AM: How did you determine the eyes would serve as a device in the series?
AP: I wanted to do a side series [related to Compulsion]…trying to figure out how much emotion I could capture in body parts, close-ups of body parts…so I started shooting eyes and hands and ears, seeing how expressive they could become…I don’t remember exactly how I ended up putting [the disaster scenes and eyes] together as diptychs, but I knew my scenes were missing something on purpose [that] the eyes kind of gave them, which was the emotional aspect of a human being. I thought that was important for this particular series. I wanted that to be part of the conversation in what I was doing with those scenes, otherwise it felt too detached for me, which isn’t how I felt about the situations that [Compulsion] was inspired by.

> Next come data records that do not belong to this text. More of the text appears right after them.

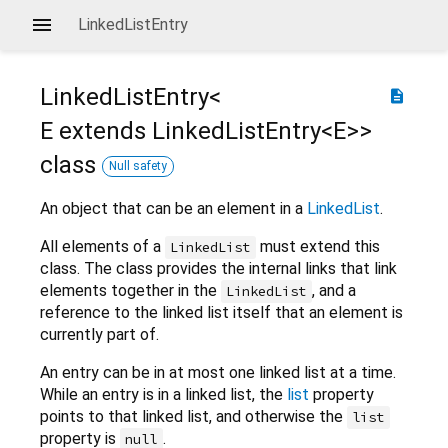
LinkedListEntry
LinkedListEntry<
description
E extends LinkedListEntry<
E
>
>
class
Null safety
An object that can be an element in a
LinkedList
.
All elements of a
must extend this
LinkedList
class. The class provides the internal links that link
elements together in the
, and a
LinkedList
reference to the linked list itself that an element is
currently part of.
An entry can be in at most one linked list at a time.
While an entry is in a linked list, the
list
property
points to that linked list, and otherwise the
list
property is
.
null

AM: And the eyes remind you that you’re an onlooker and that you have no information about what’s happening…
AP: Which is a lot of times how I felt when I’d be reading the news, about these situations and scenes that were being shown to me in photographs, really well shot photographs of real life tragedies, and most of the time I’d just be glancing at it and I’d see the headline, where it happened or when. It did feel kind of detached in that way, where I did feel like I was a spectator looking at this scene that I wasn’t actually at.
AM: Has it ever happened that you’ve been driving in Los Angeles and you’ve seen something and just kept driving?

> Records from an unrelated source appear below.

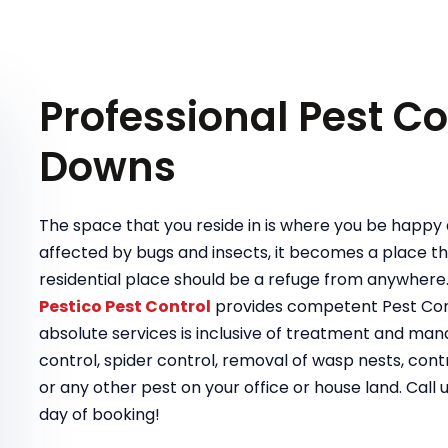
Professional Pest Co
Downs
The space that you reside in is where you be happy a
affected by bugs and insects, it becomes a place tha
residential place should be a refuge from anywhere
Pestico Pest Control
provides competent Pest Cont
absolute services is inclusive of treatment and ma
control, spider control, removal of wasp nests, contr
or any other pest on your office or house land. Call 
day of booking!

AP: While I was shooting this, actually at the very beginning, before I even shot anything and I was still coming up with ideas, I was on the 105, I think, and I was going to pick someone up at the airport and there was a huge white van completely on fire. I drove right past it. There were people standing there, kind of in shock, but it looked like a perfect photograph. But it was actually happening and I drove right by it. Of course I thought, ‘should I stop and help these people’? But I didn’t, because of course the next thought was, ‘what if the van blows up’? This is really not a good situation. But I think everyone has those moments…
AM: Where did the idea for your newest film, La Petite Mort, come from?
AP: It was random. I saw one picture. I think it was the Enrique Metinides picture of the guy drowning and the reflection of all of the people looking at the guy. I thought it would be cool, since I’ve seen a lot of Jean Cocteau movies, if that guy was coming out of the water but in the Jean Cocteau reverse kind of way.
AM: In La Petite Mort, like your previous film Despair, the subject is a woman who stands out or appears singled out. I’m curious about the aspect of being singled out, or misunderstood, or lost. Is that aspect something you’re exploring in your work?
AP: That’s what I am exploring, because it’s me. That’s what I’m interested in. It’s one story, one person’s life. The fact that it’s a woman makes it complicated and beautiful. There are a lot of different things that go along with following one woman’s tragic life.
AM: How much of yourself do you put into the work?
AP: All of myself. I’m exhausted afterwards. But I have every range of emotion. I’ve been close to death many times…I’m just trying to show the whole range of what that one woman might be going through at that moment. I’ve felt all kinds of different ways, so I can put what I’ve felt into that to some degree.